I believe one of Google's goals for ICS has been to formally define aspects of the "phonebook/contacts/schedule" system and standardize the intents, so that at least going forward manufacturers who properly implement them will have phones that can be incrementally tweaked without having to blow everything away and throw the baby out with the bathwater the way you (mostly) do now.

YES it is an OS issue

[SuperKendall]

Every time you install an app, a list of permissions to be granted is present to the user for their permission. Now, it may be the case that most users just blindly hit "accept," but that's not an OS issue.
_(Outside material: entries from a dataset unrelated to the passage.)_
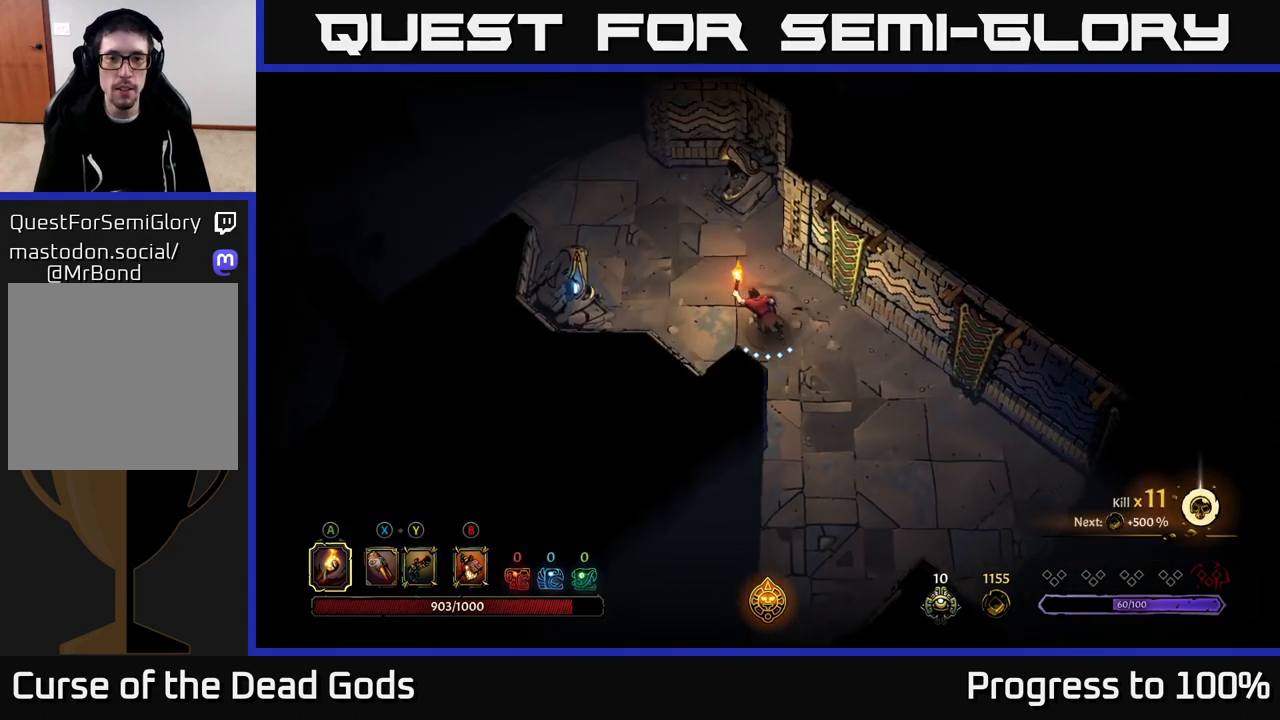
{"buttons": [], "left_stick": "up-left", "right_stick": "center", "events": []}
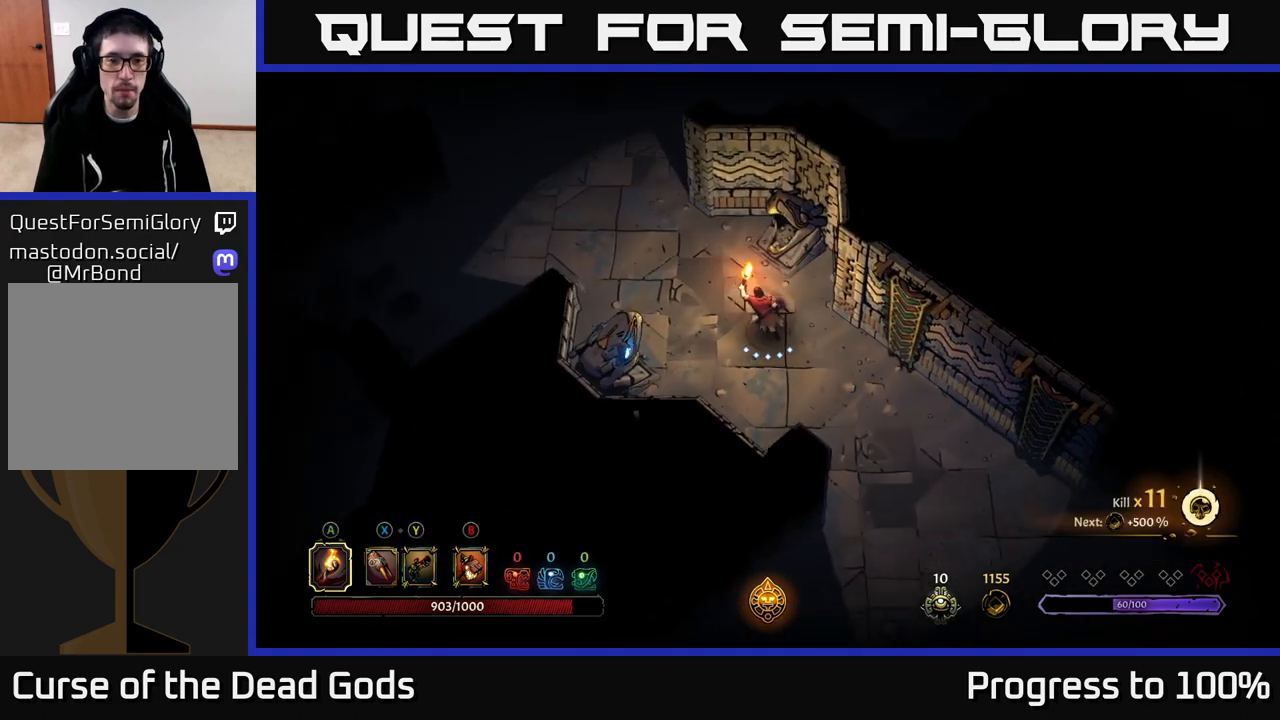
{"buttons": [], "left_stick": "up", "right_stick": "center", "events": [[350, "left_stick", "up"]]}
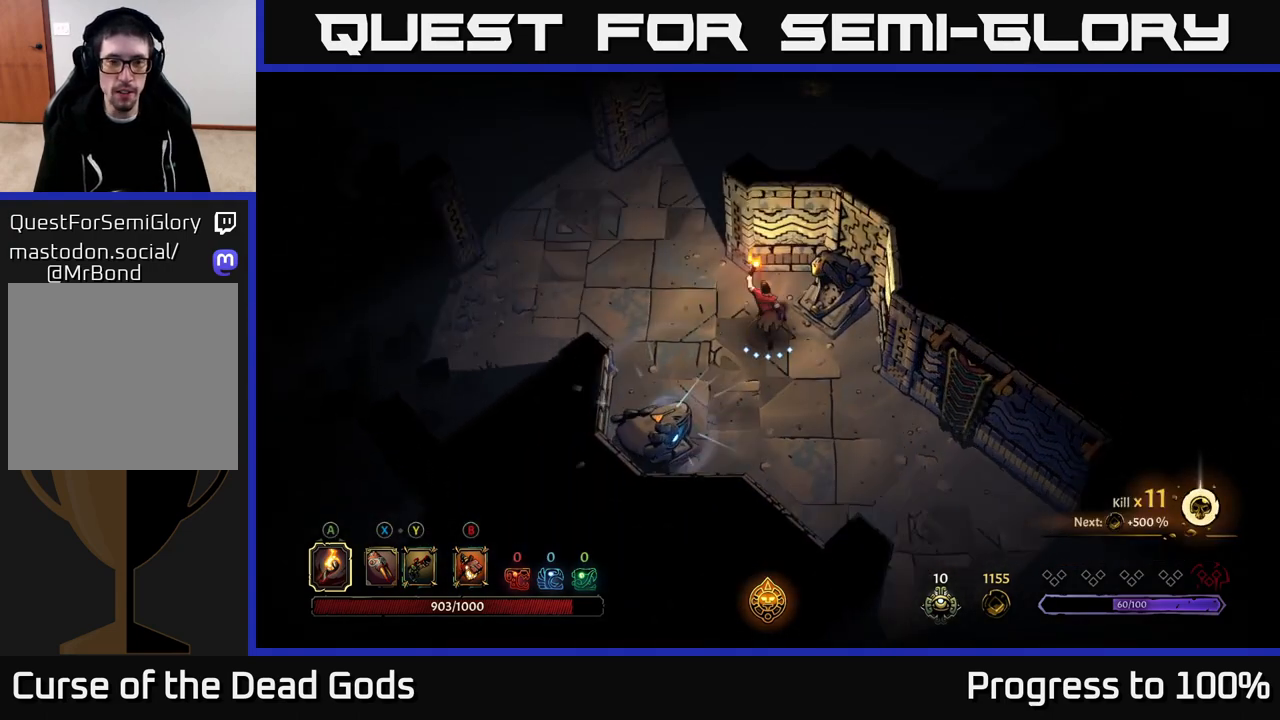
{"buttons": [], "left_stick": "center", "right_stick": "center", "events": [[17, "left_stick", "up-left"], [183, "R2", "down"], [433, "R2", "up"], [467, "left_stick", "center"]]}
Yes it is. By having a security model that makes it more likely users will accept, that OS has introduced a security flaw.

A better approach is to grant permission at first time of access to a resource, so that you can make a judgement in context of what the app is asking for. Possibly some permissions should be asked for up front anyway, but not all... And by breaking them apart users would think more about granting them.